Facebook later this week will launch a new content gifting service that will allow members to, among other things, buy and give digital music tracks to their friends.

The music element will be powered by Lala, which is the exclusive music vendor. Lala’s service allows users to stream any song in its catalog in full for free once. After the free taste, users must either buy the full MP3 for 89 cents or a “Websong” streaming-only version of the song for 10 cents.

All of these options carry over to the Facebook gifting service. Facebook users can buy either MP3s or streaming-only songs through the gifting system, paying a fee for each Facebook friend to whom the gift is sent. Facebook will handle all the billing via a credit system.
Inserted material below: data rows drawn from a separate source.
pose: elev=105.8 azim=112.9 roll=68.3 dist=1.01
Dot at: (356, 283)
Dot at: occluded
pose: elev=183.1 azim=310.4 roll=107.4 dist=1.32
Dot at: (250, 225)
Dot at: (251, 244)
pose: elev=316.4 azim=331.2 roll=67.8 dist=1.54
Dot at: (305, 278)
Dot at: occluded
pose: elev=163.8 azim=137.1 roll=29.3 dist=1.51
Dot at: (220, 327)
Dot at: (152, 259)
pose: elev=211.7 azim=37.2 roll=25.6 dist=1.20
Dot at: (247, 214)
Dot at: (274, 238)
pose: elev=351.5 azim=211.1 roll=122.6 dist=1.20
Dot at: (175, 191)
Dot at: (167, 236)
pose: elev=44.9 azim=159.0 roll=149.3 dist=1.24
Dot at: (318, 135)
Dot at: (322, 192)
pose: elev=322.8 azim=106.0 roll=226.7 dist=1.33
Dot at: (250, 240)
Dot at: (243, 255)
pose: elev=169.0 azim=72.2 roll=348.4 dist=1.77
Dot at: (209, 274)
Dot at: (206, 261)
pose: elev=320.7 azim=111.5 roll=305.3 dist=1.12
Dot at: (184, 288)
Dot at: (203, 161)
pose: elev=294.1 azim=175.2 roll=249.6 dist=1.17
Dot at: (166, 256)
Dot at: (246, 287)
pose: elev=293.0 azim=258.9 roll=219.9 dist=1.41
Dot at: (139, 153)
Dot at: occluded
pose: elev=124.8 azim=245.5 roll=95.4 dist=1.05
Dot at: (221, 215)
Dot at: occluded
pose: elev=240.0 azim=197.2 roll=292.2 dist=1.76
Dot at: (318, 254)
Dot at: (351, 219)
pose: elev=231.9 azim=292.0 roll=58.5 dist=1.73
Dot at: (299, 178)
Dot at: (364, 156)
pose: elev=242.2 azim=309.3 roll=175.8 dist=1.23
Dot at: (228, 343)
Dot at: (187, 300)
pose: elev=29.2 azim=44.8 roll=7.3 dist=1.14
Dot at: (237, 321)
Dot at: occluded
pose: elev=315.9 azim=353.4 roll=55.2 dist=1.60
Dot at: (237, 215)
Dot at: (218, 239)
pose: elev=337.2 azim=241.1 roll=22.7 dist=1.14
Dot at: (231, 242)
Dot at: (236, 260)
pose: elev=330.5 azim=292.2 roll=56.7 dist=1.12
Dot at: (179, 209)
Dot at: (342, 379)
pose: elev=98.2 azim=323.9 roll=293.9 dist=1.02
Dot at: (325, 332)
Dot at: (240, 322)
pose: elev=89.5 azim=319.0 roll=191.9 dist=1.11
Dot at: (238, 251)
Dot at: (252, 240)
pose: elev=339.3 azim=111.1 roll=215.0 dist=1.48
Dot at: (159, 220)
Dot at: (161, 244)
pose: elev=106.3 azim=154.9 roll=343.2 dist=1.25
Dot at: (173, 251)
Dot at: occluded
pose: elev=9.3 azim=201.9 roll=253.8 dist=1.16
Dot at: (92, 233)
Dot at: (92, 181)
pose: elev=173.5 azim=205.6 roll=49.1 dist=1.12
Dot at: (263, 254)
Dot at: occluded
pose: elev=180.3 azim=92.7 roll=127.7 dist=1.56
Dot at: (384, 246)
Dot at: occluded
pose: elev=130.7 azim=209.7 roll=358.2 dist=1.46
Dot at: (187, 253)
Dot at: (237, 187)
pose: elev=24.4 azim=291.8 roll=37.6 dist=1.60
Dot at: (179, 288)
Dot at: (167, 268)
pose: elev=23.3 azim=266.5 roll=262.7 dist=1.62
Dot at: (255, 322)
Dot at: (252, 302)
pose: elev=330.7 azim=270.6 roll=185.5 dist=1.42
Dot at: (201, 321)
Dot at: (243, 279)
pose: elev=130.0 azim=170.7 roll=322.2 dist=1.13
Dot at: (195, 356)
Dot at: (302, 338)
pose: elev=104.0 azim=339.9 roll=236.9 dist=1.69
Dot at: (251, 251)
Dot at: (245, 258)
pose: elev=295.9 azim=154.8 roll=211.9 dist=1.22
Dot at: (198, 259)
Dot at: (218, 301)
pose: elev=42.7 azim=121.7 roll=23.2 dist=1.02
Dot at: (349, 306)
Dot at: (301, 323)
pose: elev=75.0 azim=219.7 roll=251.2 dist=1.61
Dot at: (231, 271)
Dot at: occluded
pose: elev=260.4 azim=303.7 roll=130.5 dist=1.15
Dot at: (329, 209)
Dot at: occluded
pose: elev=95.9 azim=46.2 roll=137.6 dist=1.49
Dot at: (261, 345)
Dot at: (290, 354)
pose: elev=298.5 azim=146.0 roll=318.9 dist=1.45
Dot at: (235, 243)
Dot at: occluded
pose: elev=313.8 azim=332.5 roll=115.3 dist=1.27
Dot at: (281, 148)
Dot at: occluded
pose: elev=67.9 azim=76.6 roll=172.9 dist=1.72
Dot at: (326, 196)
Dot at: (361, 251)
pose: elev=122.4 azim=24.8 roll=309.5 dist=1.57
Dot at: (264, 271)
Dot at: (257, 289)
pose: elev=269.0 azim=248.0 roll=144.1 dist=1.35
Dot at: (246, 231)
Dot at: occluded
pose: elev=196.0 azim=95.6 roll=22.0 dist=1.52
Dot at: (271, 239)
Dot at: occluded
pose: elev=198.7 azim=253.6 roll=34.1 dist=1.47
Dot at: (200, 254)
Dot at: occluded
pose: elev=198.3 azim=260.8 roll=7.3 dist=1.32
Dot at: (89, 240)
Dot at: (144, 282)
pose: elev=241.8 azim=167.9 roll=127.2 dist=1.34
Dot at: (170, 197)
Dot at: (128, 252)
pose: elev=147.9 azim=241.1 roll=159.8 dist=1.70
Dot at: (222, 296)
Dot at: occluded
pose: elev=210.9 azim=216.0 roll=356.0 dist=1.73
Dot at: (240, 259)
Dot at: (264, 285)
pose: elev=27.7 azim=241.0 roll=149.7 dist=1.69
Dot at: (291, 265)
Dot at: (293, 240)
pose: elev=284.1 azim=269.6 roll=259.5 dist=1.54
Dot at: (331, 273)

Web-only streaming songs will cost 1 credit (the equivalent of 10 cents) or 9 credits for an MP3.

Once gifted, the action will appear in members’ news feeds, where other friends can see what song was gifted and have the opportunity to sample it in full for one time at no charge.

Web-only songs can be played on either Lala.com or via the gifts section on Facebook, while MP3s can be downloaded and played in any fashion and on any device.

Facebook will make the gifting service available to a small segment of Facebook members as early as today, with plans for the full membership to have access in a matter of weeks. Facebook typically rolls out new services very slowly in this fashion.

Facebook revealed details on the broader gifting program on its blog late Wednesday afternoon. In addition to music, Facebook users can gift charity donations, e-cards and other things. A company spokeswoman said it looked at a number of digital music providers, but ultimately settled on Lala. It’s possible other music services may be involved in the future, but there are no immediate plans for including them.

This is the first real stab that Facebook has taken into the music space. The popular social networking service has been rumored for years to be interested in adding a music platform, but licensing issues and data reporting requirements have been said to stall the deal.

If anything, it’s a bigger win for Lala. The digital music service has quietly inserted itself as the back-end music engine for a number of Web sites this year, including the relaunched Billboard.com and Pitchfork, not to mention the rumored music search service expected from Google. Additional content streaming partnerships are expected in the weeks and months ahead.